Ineffectual? Yes; but to a large extent because the novel cannot tell us what and where is the kingdom of God that it bids us seek. Without such an answer it is difficult -unless one is still a child- not to be a pessimist. Because it gives a blank (not a negative) answer to the question, Villaamil's suicide is presented as the logical response to the pessimism of life. There is no way forward from and through the anarchical freedom of the birds.

It is misguided, therefore, to see in Miau, as Weber has done, a criticism of its characters for not being properly Christian, for not having a true sense of religion.16 Galdós himself, at this stage, reveals no sense of religion as this is understood by the believing Christian. The exploration of the spiritual validity of a dogmatic and institutional religion comes later, and is extensively conducted in Ángel Guerra. In Miau the only true «religion» adumbrated is obedience to the natural human law of compassion, charity and justice. Galdós criticizes not just his particular characters but all humanity for not practising it. This -and not at this stage the failure to choose the free life of the birds- is the «basic human reality» which, as Ribbans says, Miau tells us we neglect at our peril.
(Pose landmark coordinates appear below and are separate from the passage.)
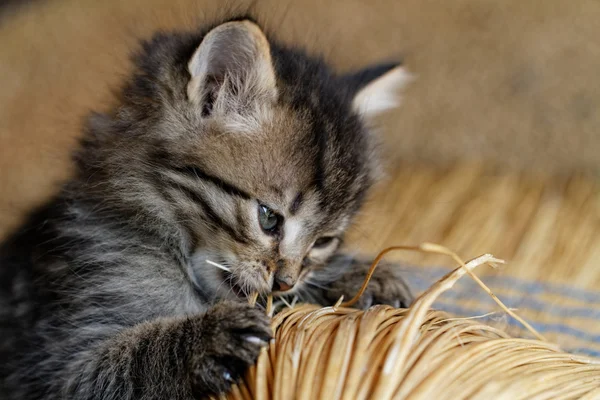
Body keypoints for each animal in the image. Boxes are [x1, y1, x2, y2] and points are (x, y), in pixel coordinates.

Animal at [0, 18, 412, 400]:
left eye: (324, 241)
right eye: (268, 218)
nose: (285, 281)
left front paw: (359, 277)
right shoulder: (57, 366)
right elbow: (136, 357)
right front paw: (209, 337)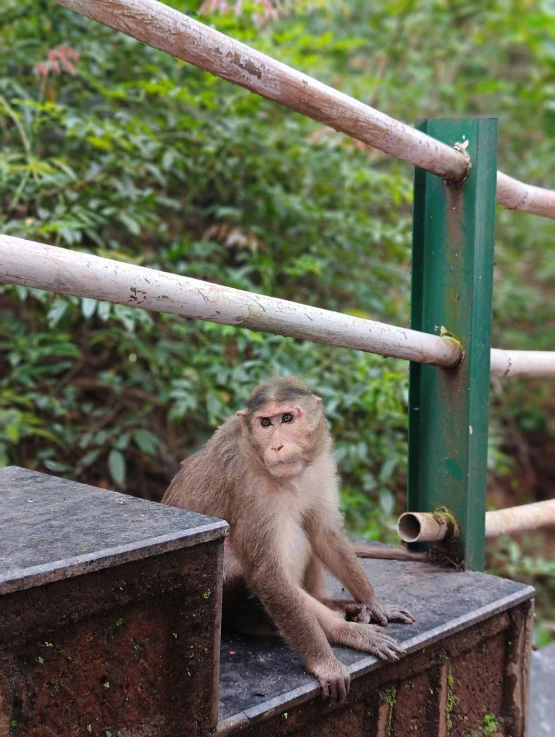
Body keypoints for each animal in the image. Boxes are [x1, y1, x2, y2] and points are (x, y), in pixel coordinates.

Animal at [163, 376, 414, 704]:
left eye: (287, 418)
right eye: (265, 423)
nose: (278, 445)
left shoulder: (319, 466)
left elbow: (324, 533)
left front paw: (374, 603)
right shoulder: (247, 483)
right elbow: (267, 575)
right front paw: (326, 661)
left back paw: (338, 605)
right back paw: (341, 628)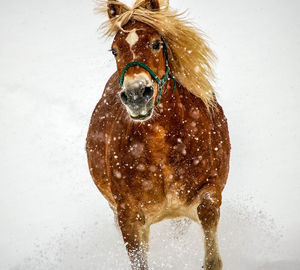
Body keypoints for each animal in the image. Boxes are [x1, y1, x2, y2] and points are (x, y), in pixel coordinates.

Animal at [85, 1, 231, 268]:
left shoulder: (210, 190)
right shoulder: (129, 216)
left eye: (156, 43)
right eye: (114, 51)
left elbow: (211, 247)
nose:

But to keep the novel exclusively on the level of psychological adaptation, social effectualness and «sufficient faith in oneself to preclude despair» is to remain on its surface. Galdós at his best -and in Miau he is at his best- has depths which can be plumbed only if he is read with the heart and not just with an analytical intelligence. His own heart was more stirred by the tragic emotions than by the comedy of satire.